The report tackles myths about the VET sector, which is often considered the “poor cousin” of universities.
“Australia’s VET sector, far from preparing students for low-skilled, low-paid or low-future work, produces highly skilled graduates with remuneration and employment outcomes comparable to – and sometimes surpassing – those of university graduates,” says Wyman.
“The report shows there is currently an array of respectable, well-compensated, upwardly mobile careers that don’t require a university education. These jobs exist in progressive, fast-growth industries, such as healthcare, bio-tech and cyber security, agriculture, information technology and service industries, such as tourism and hospitality. Unfortunately, vocational study has a history of being seen as less respectable than attending university. This must change.”
“The VET sector is well-known for partnering with industry and government to equip people, particularly younger people, with workplace specific skills and knowledge which aim to meet current and future employment demands,” he says.
In the report, Wyman calls on Australia to raise the status of skilled education, address youth unemployment and disengagement and to ensure people graduate from our educational institutions with real-world workplace skills.

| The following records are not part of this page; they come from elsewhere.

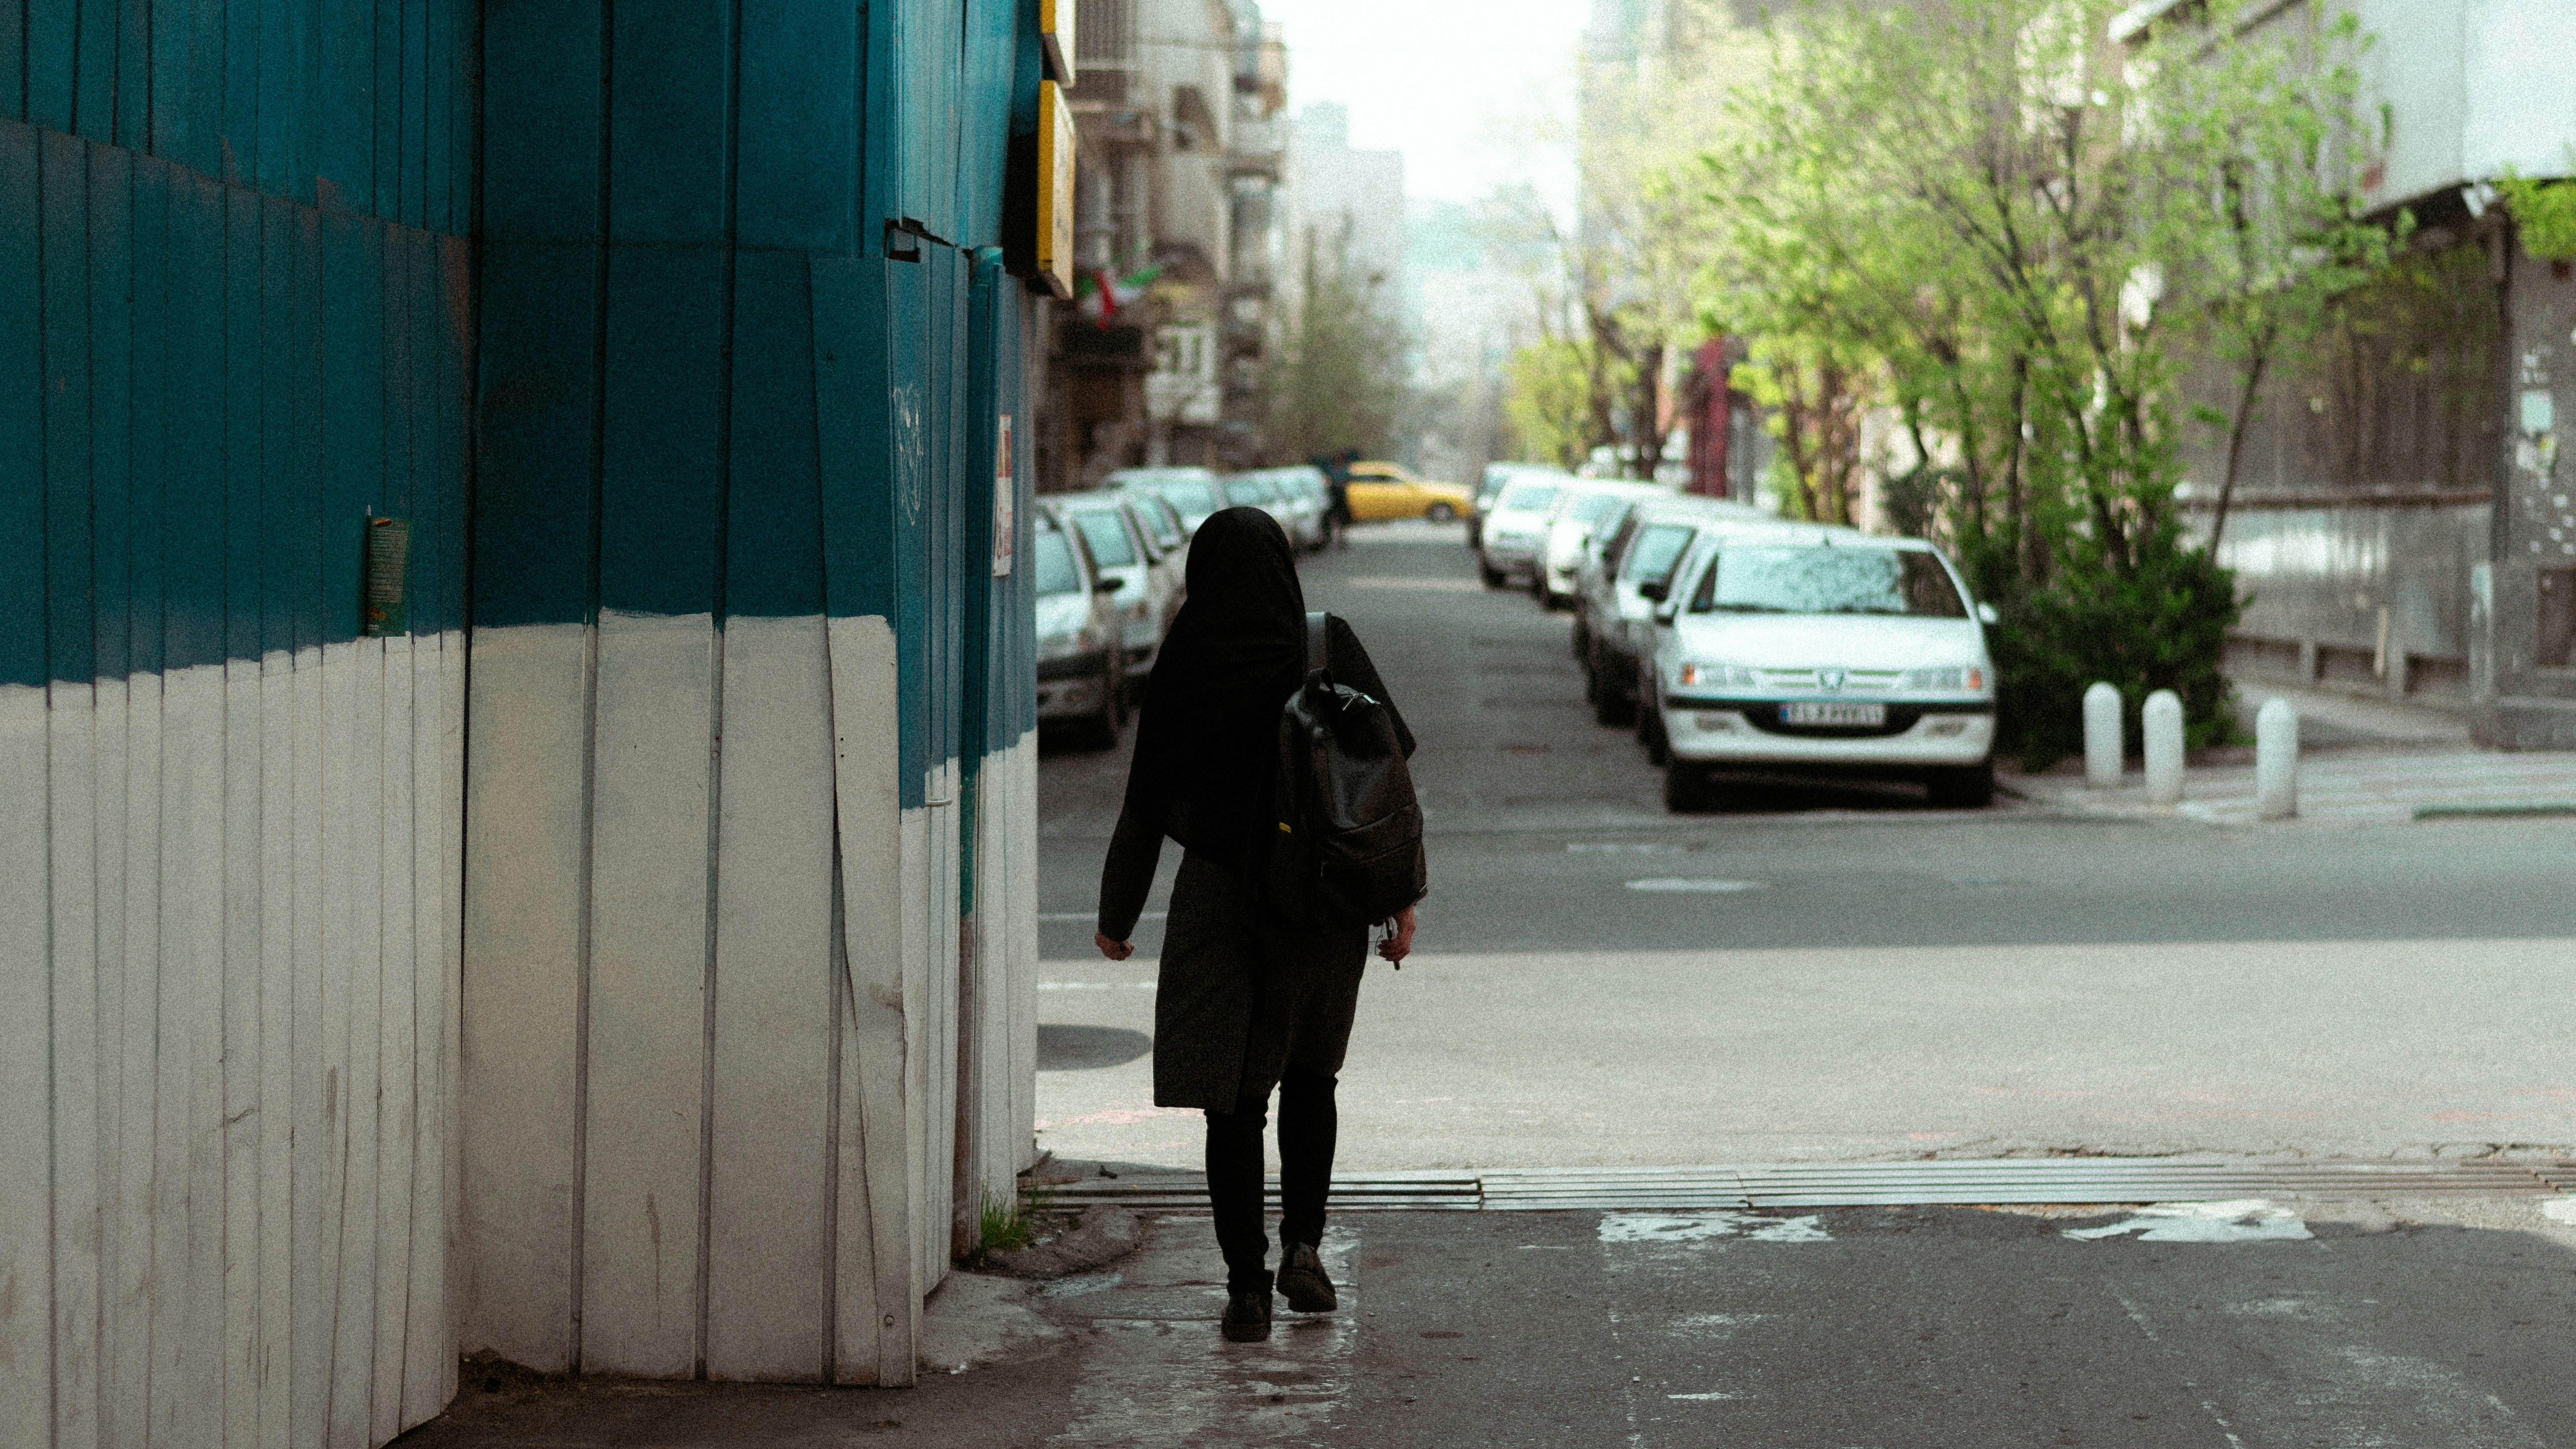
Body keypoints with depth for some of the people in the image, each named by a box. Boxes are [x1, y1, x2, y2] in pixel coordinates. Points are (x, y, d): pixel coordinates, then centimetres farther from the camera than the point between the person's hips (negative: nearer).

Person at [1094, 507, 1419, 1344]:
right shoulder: (1330, 652, -5)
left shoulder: (1182, 670, -6)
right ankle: (1302, 1246, 7)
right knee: (1308, 1076, 21)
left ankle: (1247, 1286, 2)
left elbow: (1145, 804, -1)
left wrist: (1116, 914, 12)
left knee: (1234, 1096, 6)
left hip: (1220, 900, -1)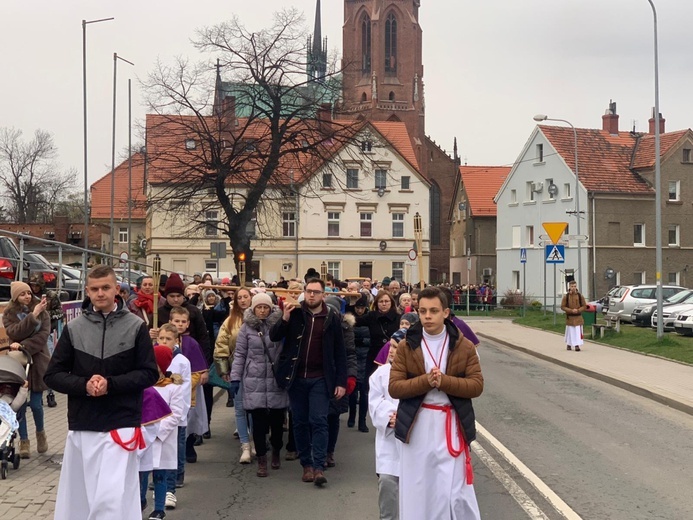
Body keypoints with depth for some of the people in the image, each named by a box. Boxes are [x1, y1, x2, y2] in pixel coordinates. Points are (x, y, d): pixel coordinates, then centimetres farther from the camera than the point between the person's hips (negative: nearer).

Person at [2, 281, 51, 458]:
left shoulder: (42, 312, 0)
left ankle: (40, 432, 29)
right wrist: (32, 315, -25)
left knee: (35, 403, 1)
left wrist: (23, 346, -23)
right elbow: (15, 333, -16)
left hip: (37, 362, -1)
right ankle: (24, 441, 15)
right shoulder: (9, 314, 1)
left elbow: (43, 336, -11)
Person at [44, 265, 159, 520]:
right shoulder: (73, 328, 5)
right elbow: (53, 375, 6)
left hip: (121, 424, -3)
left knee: (113, 498, -9)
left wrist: (111, 384, -15)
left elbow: (149, 373, -1)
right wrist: (83, 386, -13)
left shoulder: (135, 326, 0)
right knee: (76, 495, 10)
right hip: (81, 425, 3)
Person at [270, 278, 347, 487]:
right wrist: (285, 317, -20)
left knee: (319, 421, -8)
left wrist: (341, 381, -3)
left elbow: (340, 352, 1)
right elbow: (274, 336, -4)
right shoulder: (295, 313, 1)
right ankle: (306, 464, 18)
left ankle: (319, 466, -6)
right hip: (296, 377, 2)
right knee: (300, 422, 8)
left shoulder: (332, 318, -1)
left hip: (320, 379, -2)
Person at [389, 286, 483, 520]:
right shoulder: (406, 346, 0)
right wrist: (425, 380, -19)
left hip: (452, 425, -1)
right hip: (417, 426, 1)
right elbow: (394, 387, -5)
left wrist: (444, 381, -18)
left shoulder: (463, 346, 0)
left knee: (456, 493, -1)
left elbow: (477, 385, -4)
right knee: (417, 492, 8)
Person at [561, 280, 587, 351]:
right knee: (570, 331, 6)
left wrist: (578, 310, -15)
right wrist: (571, 310, -16)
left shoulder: (580, 296, 0)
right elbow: (562, 307, -3)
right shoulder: (566, 296, -3)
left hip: (578, 317, 0)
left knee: (578, 331, -5)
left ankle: (577, 345, -3)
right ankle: (569, 345, 21)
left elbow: (584, 306, 3)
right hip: (569, 317, 0)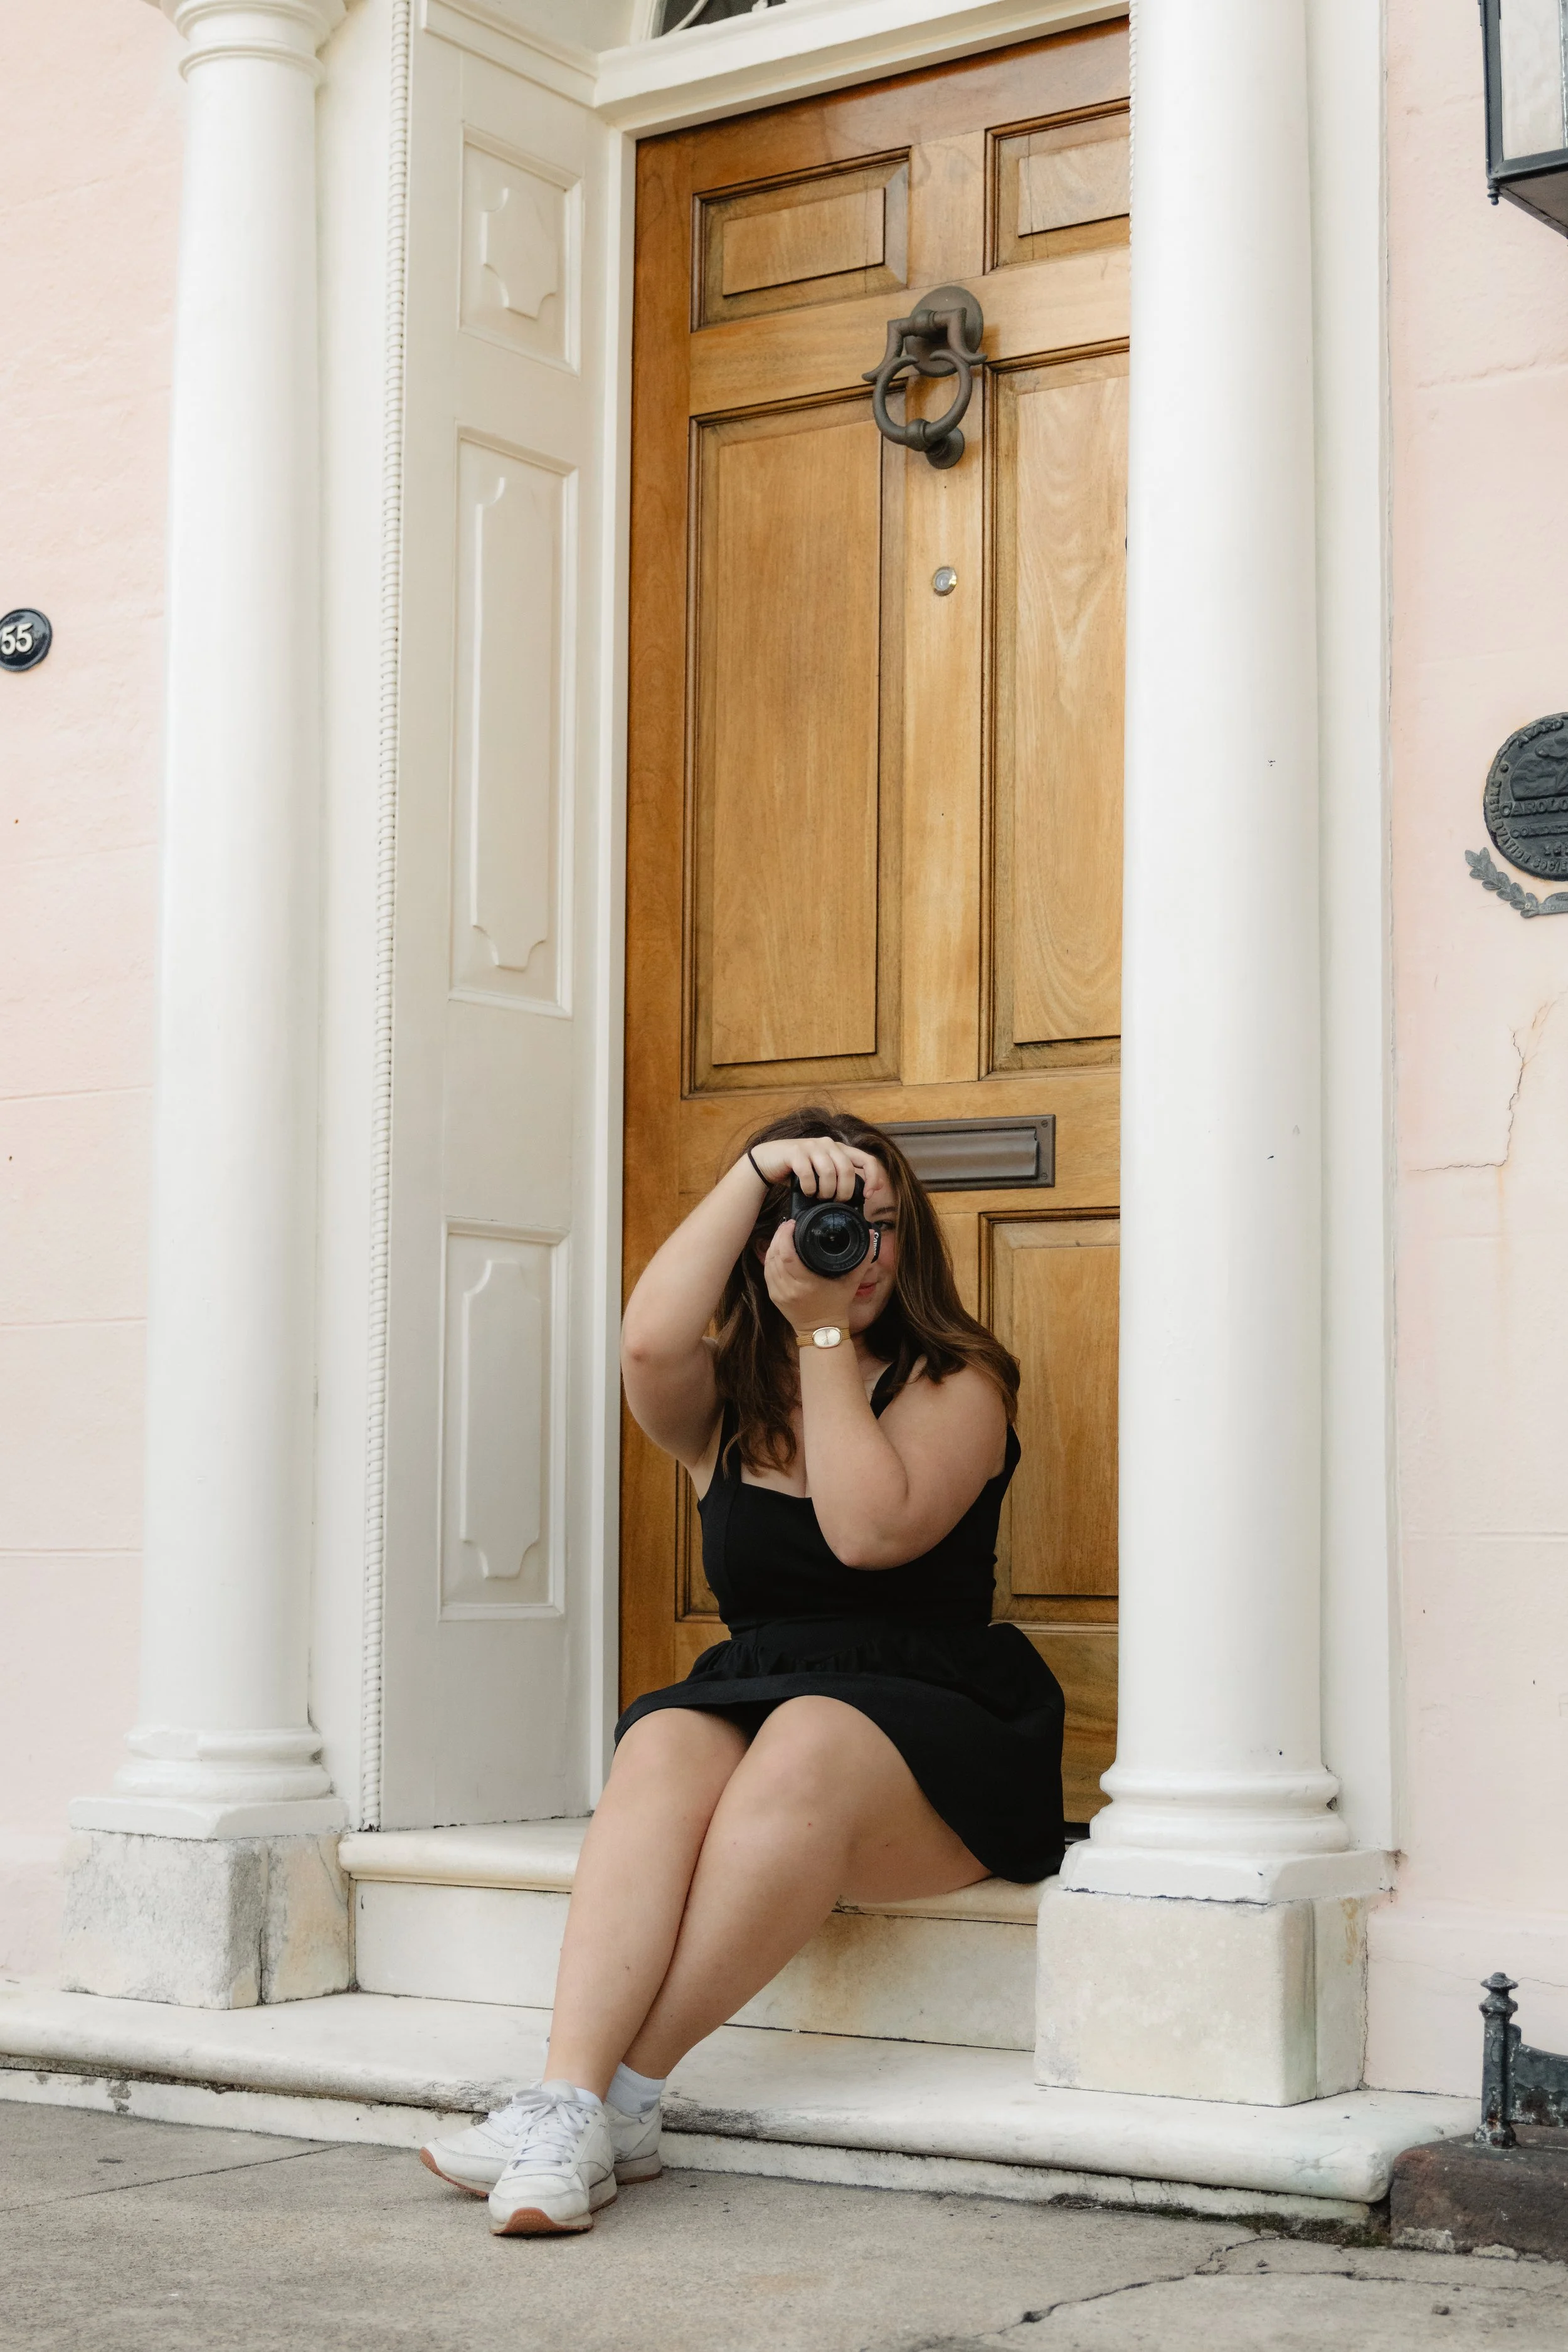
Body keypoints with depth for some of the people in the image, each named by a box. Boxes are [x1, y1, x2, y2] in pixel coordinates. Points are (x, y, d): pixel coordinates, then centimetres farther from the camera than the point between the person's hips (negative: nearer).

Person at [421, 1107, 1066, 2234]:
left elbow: (872, 1530, -14)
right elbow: (648, 1346, -13)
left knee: (804, 1751, -36)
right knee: (664, 1747, -32)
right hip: (749, 1700, 3)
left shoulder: (957, 1384, 5)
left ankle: (623, 2097, -36)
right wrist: (754, 1168, -8)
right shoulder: (720, 1405, 13)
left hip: (934, 1726, -3)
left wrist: (827, 1335, -7)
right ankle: (573, 2100, -44)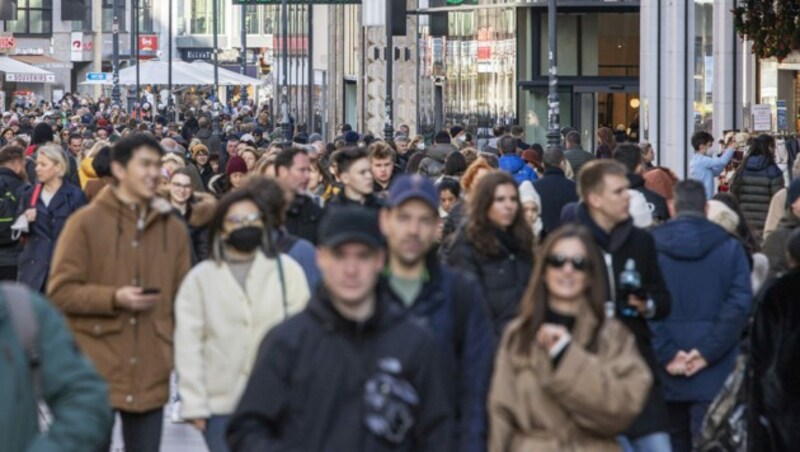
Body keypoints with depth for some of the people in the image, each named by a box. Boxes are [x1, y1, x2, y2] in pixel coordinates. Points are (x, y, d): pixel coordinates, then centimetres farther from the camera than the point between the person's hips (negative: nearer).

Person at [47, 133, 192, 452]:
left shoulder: (172, 227, 9)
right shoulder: (86, 223, -3)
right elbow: (60, 292, -5)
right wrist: (114, 298, -17)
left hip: (150, 374, 4)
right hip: (97, 368, -4)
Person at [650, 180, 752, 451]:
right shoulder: (730, 247, 1)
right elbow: (740, 304, -8)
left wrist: (666, 353, -10)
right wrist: (708, 351, -10)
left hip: (666, 374, 1)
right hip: (714, 374, -1)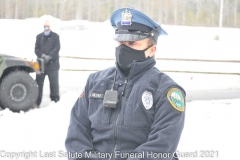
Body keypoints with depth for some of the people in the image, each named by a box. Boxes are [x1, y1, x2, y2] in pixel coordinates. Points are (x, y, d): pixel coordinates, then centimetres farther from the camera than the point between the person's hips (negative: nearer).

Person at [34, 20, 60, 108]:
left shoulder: (55, 36, 6)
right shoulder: (39, 36, 14)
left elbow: (57, 48, -4)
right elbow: (36, 49, 8)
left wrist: (49, 56, -15)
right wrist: (43, 56, -11)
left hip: (52, 63, -2)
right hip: (41, 63, 2)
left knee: (54, 83, -1)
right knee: (39, 82, -1)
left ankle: (55, 100, 8)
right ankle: (36, 103, 2)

“These are three practical ways Australia can skill up to meet the demands of a vibrant, innovative 21st-century economy.”
And with the announcement of the Skilling Australians Fund, the recent Federal Government Budget appears to back this push for vocational education with $1.5 billion to be spent over the next four years on trainees and apprentices. The aim is to help train 300,000 Australian workers so they can replace skilled foreign workers in high-demand jobs. Businesses who employ skilled migrants will pay a new levy, which is expected to raise most of the funds.
Wyman says: “No two people are the same, nor will they travel the same path. We all have different learning styles, interests and talents. With skills-based career development, young Australians can pursue an individual passion while gaining the knowledge and experience to build a rewarding career.”